Extracted text:
*** Begin section ***

For each rhythm, the number of accents on and off the beat were counted. As the first position always contained an event, the number of accents on the beat (positions 1, 5, 9, and 13) varied between 1 and 4. As we excluded unaccented beats, any beat that was not accented was automatically silent. Thus, the number of beats missing varied from 0 to 3. We characterized the rhythms by the number of beats missing, or counterevidence on the beat, as this is comparable to the original model by Povel and Essens [30]. However, note that in the current experiment, the results for beats missing can be interpreted equally well as reflecting the influence of the number of accents present on the beat (positive evidence [55]).

Although we designed the rhythms to be perceived as four beats subdivided into four sixteenth tones, it is possible to hear a rhythm consisting of 16 grid-points as eight beats subdivided into two eighth tones. We chose a tempo that was optimal for hearing the rhythms as containing four beats, or one beat every four grid points (see below), but we did not want to exclude the possibility that listeners would perceive the patterns as containing eight beats, or one beat every two grid points. Positions 3, 7, 11 and 15 could either be off the beat (if four beats were perceived) or on the beat (if eight beats were perceived). We did not want to make assumptions about the metrical level that listeners would hear a beat at and therefore we did not know whether accents in these positions should be regarded as positive or negative evidence. Thus, we did not count evidence in these ambiguous positions (3, 7, 11, and 15). Therefore, the number of accents off the beat was counted as the number of accents in all even-numbered positions.

Intensity rhythms were constructed to be analogous to the temporal rhythms (see Fig 1). Each position on the grid was filled with a tone and intensity accents were introduced on the same positions where temporal accents occurred in the temporal rhythms. Thus, like the temporal rhythms, all intensity rhythms contained six accents. However, unlike the temporal rhythms, in the intensity rhythms a sound occurred on each subdivision of the beat. While the temporal rhythms contained three different event types (accented events, unaccented events and silences), the intensity rhythms only contained two different types (accented and unaccented events). The accented events were always in the same positions for the two types of rhythms, but unaccented events in the intensity rhythms could map onto either unaccented events or silences in the temporal rhythms. Thus, different temporal rhythms could map onto the same intensity rhythm. Therefore, while a total of 670 temporal rhythms adhered to our criteria, only 120 intensity rhythms were possible with the current constraints. Also, within the constraints concerning the total number of accents and events, some combinations of missing beats and accents off the beat were not possible and others were unlikely. For example, when three beats are missing (i.e., position 1 is accented, but positions 5, 9, and 13 are silent), it is impossible to have six accents that do not occur off the beat (e.g., only positions 1, 3, 7, 11, and 15 are not considered off the beat, which is not enough to meet our requirement to have six accents in each rhythm). To be able to test our hypotheses with several different rhythmic patterns per condition, we only included the ten conditions that allowed for six or more different rhythmic patterns (see Table 1).

*** End section ***

Study material:
*** Begin section ***

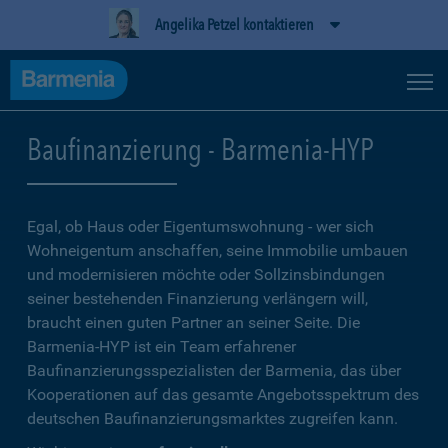
Angelika Petzel kontaktieren
Baufinanzierung - Barmenia-HYP
Egal, ob Haus oder Eigentumswohnung - wer sich
Wohneigentum anschaffen, seine Immobilie umbauen
und modernisieren möchte oder Sollzinsbindungen
seiner bestehenden Finanzierung verlängern will,
braucht einen guten Partner an seiner Seite. Die
Barmenia-HYP ist ein Team erfahrener
Baufinanzierungsspezialisten der Barmenia, das über
Kooperationen auf das gesamte Angebotsspektrum des
deutschen Baufinanzierungsmarktes zugreifen kann.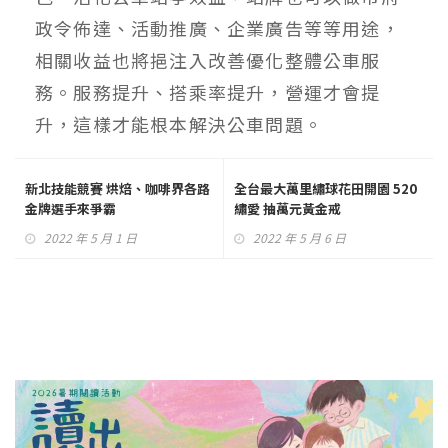
政令佈達、活動推廣、企業廣告等等用途，
相關收益也將挹注入改善優化整體公車服
務。服務提升、搭乘率提升，營運才會提
升，這樣才能根本解決公車問題。
新北技能競賽 烘焙、咖啡界各路
全台最大萬里繡球花田開園 520
金牌選手來爭霸
繡愛 抽萬元黃金戒
2022 年 5 月 1 日
2022 年 5 月 6 日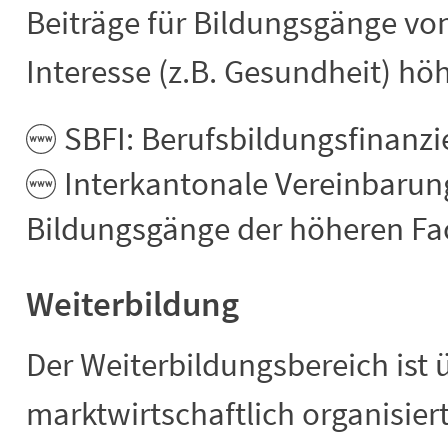
Beiträge für Bildungsgänge vo
Interesse (z.B. Gesundheit) hö
SBFI: Berufsbildungsfinanz
Interkantonale Vereinbarung
Bildungsgänge der höheren Fa
Weiterbildung
Der Weiterbildungsbereich ist
marktwirtschaftlich organisier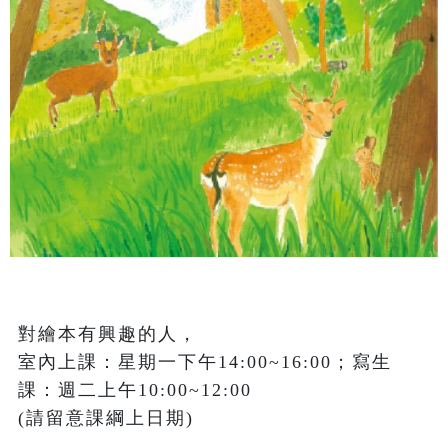
對繪本有興趣的人，

室內上課：星期一下午14:00~16:00；寫生
課：週二上午10:00~12:00 

(請留意課綱上日期)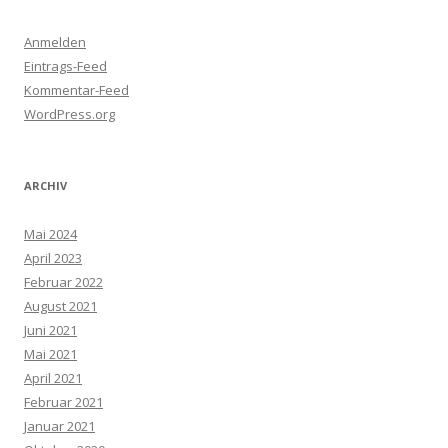
Anmelden
Eintrags-Feed
Kommentar-Feed
WordPress.org
ARCHIV
Mai 2024
April 2023
Februar 2022
August 2021
Juni 2021
Mai 2021
April 2021
Februar 2021
Januar 2021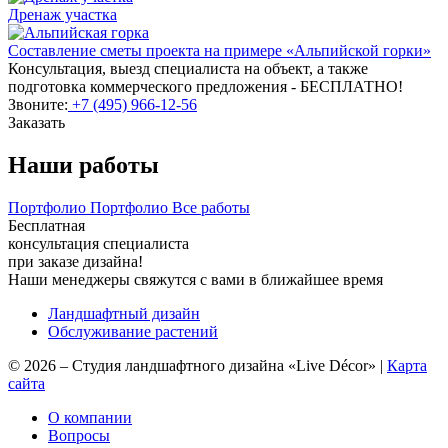
Дренаж участка
Составление сметы проекта на примере «Альпийской горки»
Консультация, выезд специалиста на объект, а также
подготовка коммерческого предложения - БЕСПЛАТНО!
Звоните:
+7 (495) 966-12-56
Заказать
Наши работы
Портфолио
Портфолио
Все работы
Бесплатная
консультация специалиста
при заказе дизайна!
Наши менеджеры свяжутся с вами в ближайшее время
Ландшафтный дизайн
Обслуживание растений
©
2026
–
Студия ландшафтного дизайна «Live Décor»
|
Карта
сайта
О компании
Вопросы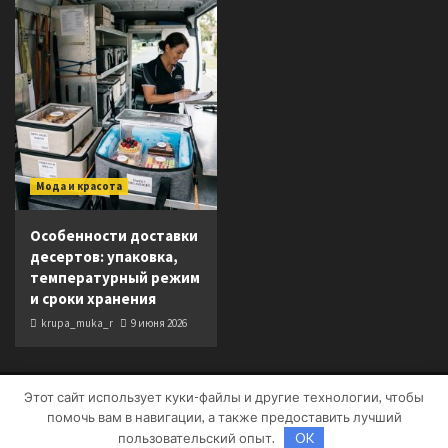
Мода и красота
Особенности доставки
десертов: упаковка,
температурный режим
и сроки хранения
krupa_muka_r
9 июня 2026
Этот сайт использует куки-файлы и другие технологии, чтобы
Copyright © Все права защищены.
|
CoverNews
от AF
помочь вам в навигации, а также предоставить лучший
themes.
пользовательский опыт.
OK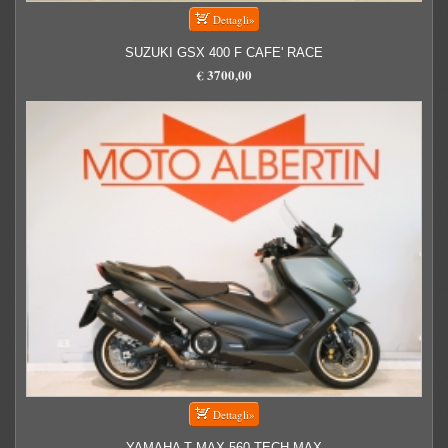
SUZUKI GSX 400 F CAFE' RACE
€ 3700,00
YAMAHA T MAX 560 TECH MAX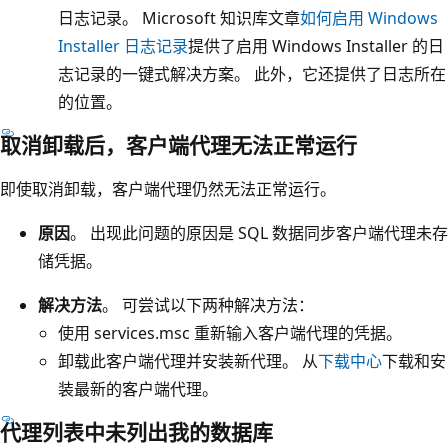
日志记录。 Microsoft 知识库文章
如何启用 Windows
Installer 日志记录
提供了启用 Windows Installer 的日
志记录的一键式解决方案。 此外，它还提供了日志所在
的位置。
取消卸载后，客户端代理无法正常运行
即使取消卸载，客户端代理仍然无法正常运行。
原因
。 出现此问题的原因是 SQL 数据同步客户端代理未存
储凭据。
解决方法
。 可尝试以下两种解决方法：
使用 services.msc 重新输入客户端代理的凭据。
卸载此客户端代理并安装新代理。 从
下载中心
下载和安
装最新的客户端代理。
代理列表中未列出我的数据库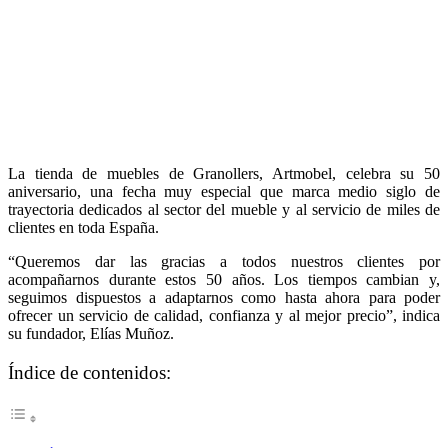
La tienda de muebles de Granollers, Artmobel, celebra su 50
aniversario, una fecha muy especial que marca medio siglo de
trayectoria dedicados al sector del mueble y al servicio de miles de
clientes en toda España.
“Queremos dar las gracias a todos nuestros clientes por
acompañarnos durante estos 50 años. Los tiempos cambian y,
seguimos dispuestos a adaptarnos como hasta ahora para poder
ofrecer un servicio de calidad, confianza y al mejor precio”, indica
su fundador, Elías Muñoz.
Índice de contenidos:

*** End section ***

What this exercise asks:
(A) In the passage on rhythm construction, which grid positions were left out of the evidence count because they were ambiguous?
(B) Please write the next part of the passage on rhythm construction, starting after its last sentence.
The entries have no part in this work.

Answers to the exercise:
(A) Positions 3, 7, 11, and 15.

(B)
Table 1. Characteristics of the rhythms used in Experiment 1.

Missing beats	Accents off the beat	Possible 16 grid-point rhythms		Number of concatenated 32 grid-point rhythms used in Experiment 1		Description of number of accents off the beat	No
Missing beats	Accents off the beat	Temporal	Intensity	Temporal	Intensity	Description of number of accents off the beat	No
0	0	12	6	24	24	Few	1
1	0	36	6	15	15	Few	2
	1	98	18	15	15	Some	3
	2	56	6	15	15	Many	4
2	0	11	3	0	0	Not used
	1	65	12	15	15	Few	5
	2	143	22	15	15	Some	6
	3	111	16	15	15	Many	7
	4	18	3	0	0	Not used
3	2	10	2	0	0	Not used
	3	37	8	12	12	Few	8
	4	53	12	12	12	Some	9
	5	20	6	10	10	Many	10
Total number of rhythms				296

Open in a new tab

The leftmost four columns of the table show how many 16 grid-point rhythms were possible with the constraints used for the construction of the rhythms. For some combinations of counterevidence on and off the beat, only a few intensity rhythms could be constructed. To ensure sufficient variety in the stimulus material, conditions with fewer than 6 possible rhythms were not included in the experiment. These conditions are indicated as “Not used”. The right half of the table shows the number of rhythms in each condition that were included in the experiment and the description of the number of accents off the beat we used in the analysis. The numbers in the rightmost column correspond to the numbering for the conditions used in Fig 1. In the Supporting Information, S1–S10 Sounds are temporal rhythms and S11–S20 Sounds are intensity rhythms corresponding to rhythms from conditions with numbering 1–10 in both Fig 1 and the rightmost column of this table.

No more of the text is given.